Biters – The Future Ain’t What It Used To Be


Two years on from the impressive bluster of the debuting swagger of Electric Blood, Atlanta’s Biters are back with another notable bag of goodies in the shape of The Future Ain’t What It Used To Be (both Earache), and a mission statement to make Rock n’ Roll relevant again. While album one came from out of nowhere, shining bright with its proto-punk melodies, has the curse of the “difficult second album” struck now that there are ready ears awaiting the follow-up?

Taking the approach of dialling down the brashness while ramping up the sheen and the polish, it’s a welcome case of second verse, same as the first in terms of the quality of the infectious earworms Tuk and the boys are slinging around with reckless abandon. Equal doses The Sweet and Hanoi Rocks, Biters are a celebration of a musical bygone age, but manage that marvellous (cheap) trick of doing so without sounding generic, or like they’re in it just to ape what has gone before.

Opening duo ‘Let It Rock’ and ‘Stone Cold Love’ are a pair of retro-bangers, the latter strutting with a full on T-Rex pout, both worthy of filling theaters around the globe. As mentioned, there is a conscious taming of the wild abandon that coursed like jolts through Electric Blood but Biters turn that to their advantage by exploring pastures new and adding a wider scope to their oeuvre; the stomp of ‘Vulture City’ and its Billy Duffy guitar licks stands out, ‘Hollywood’ is satisfying piano-led reflection, ‘Gypsy Rose’ encourages Dad dancing, while the Southern twang of ‘Going Back To Georgia’ is a cool way to end this journey.

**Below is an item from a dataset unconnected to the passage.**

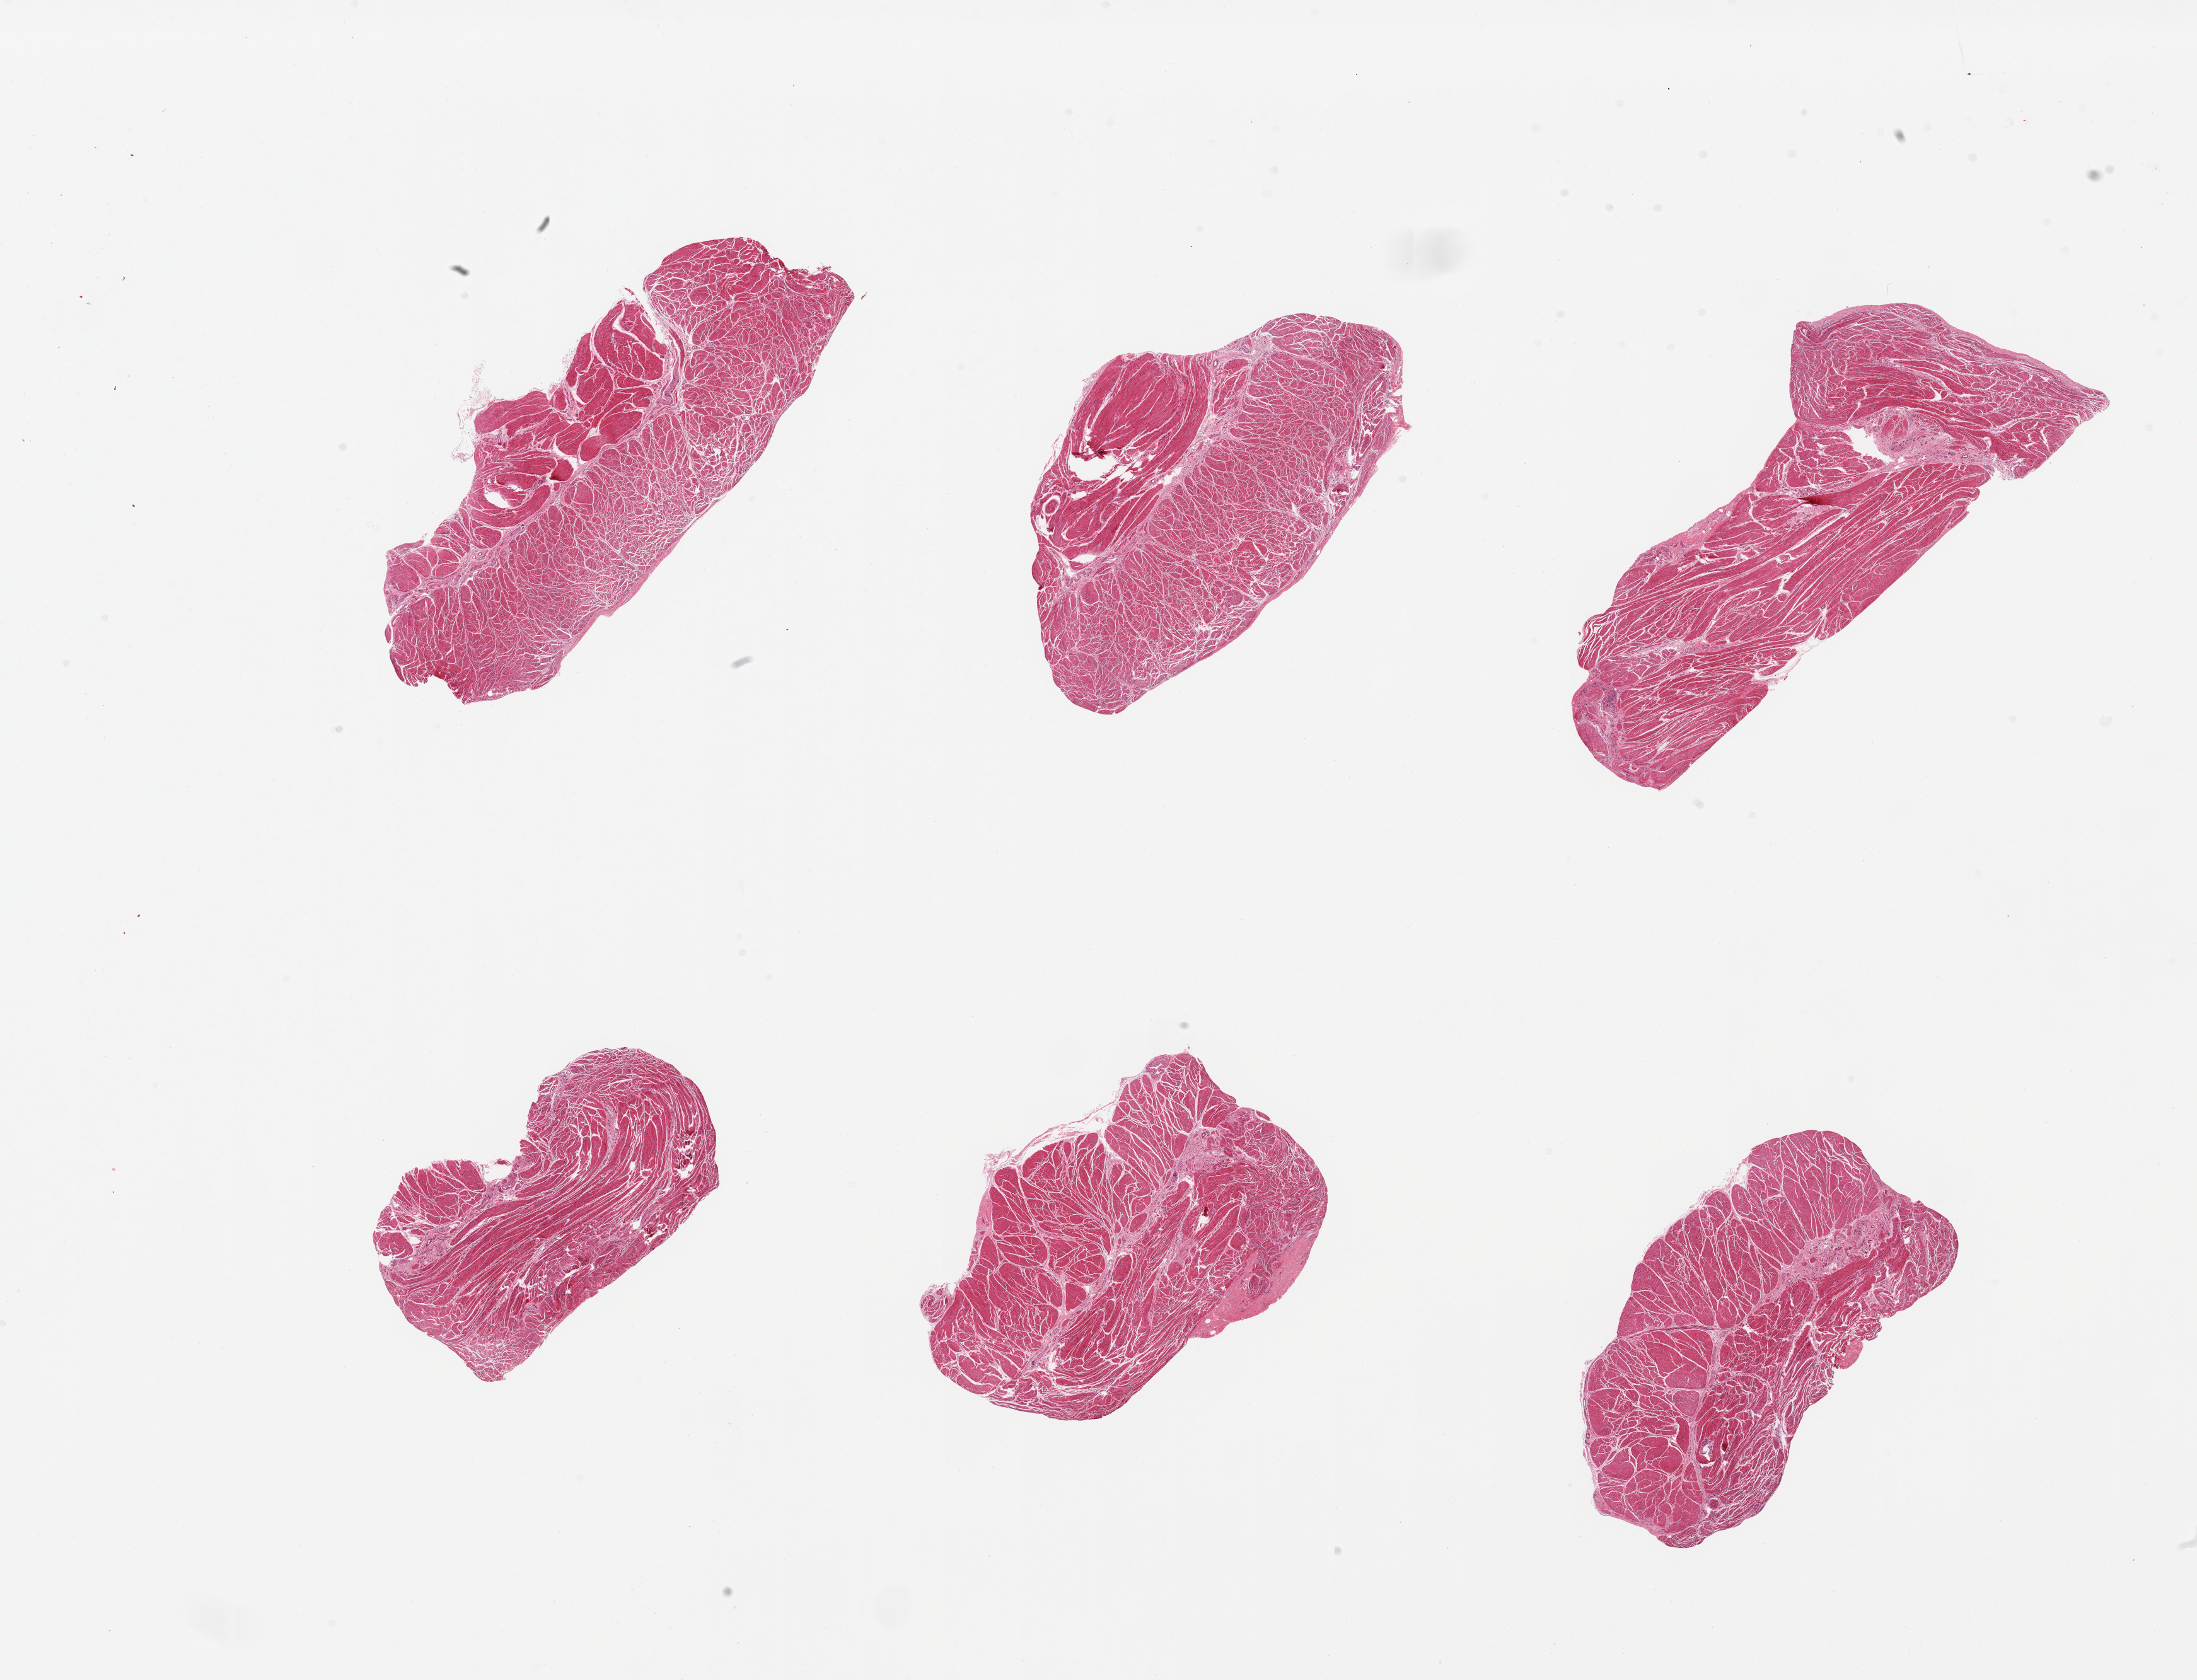
Whole-slide image, hematoxylin and eosin (H&E) stain, whole scanned area (about 27.6 x 21.1 mm) shown as a low-resolution overview; PAXgene-fixed, paraffin-embedded tissue; section of gastroesophageal junction (target tissue); donor tissue sample.
Pathologist's review note for this sample: 6 pieces, target muscularis, good specimens.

Are Biters making Rock n’ Roll relevant again? Well, they’re a contemporary band who have just delivered a second album in a row of high quality Rock n’ Roll songs that are winning hearts and minds with the simple class of their songs, whether they reference Free or Thin Lizzy not (and they do, especially on ‘Don’t Turn This Good Heart Bad’, but that’s absolutely fine), so maybe they are. Good songs are good songs are good songs, innit. And Biters deal exclusively in good songs.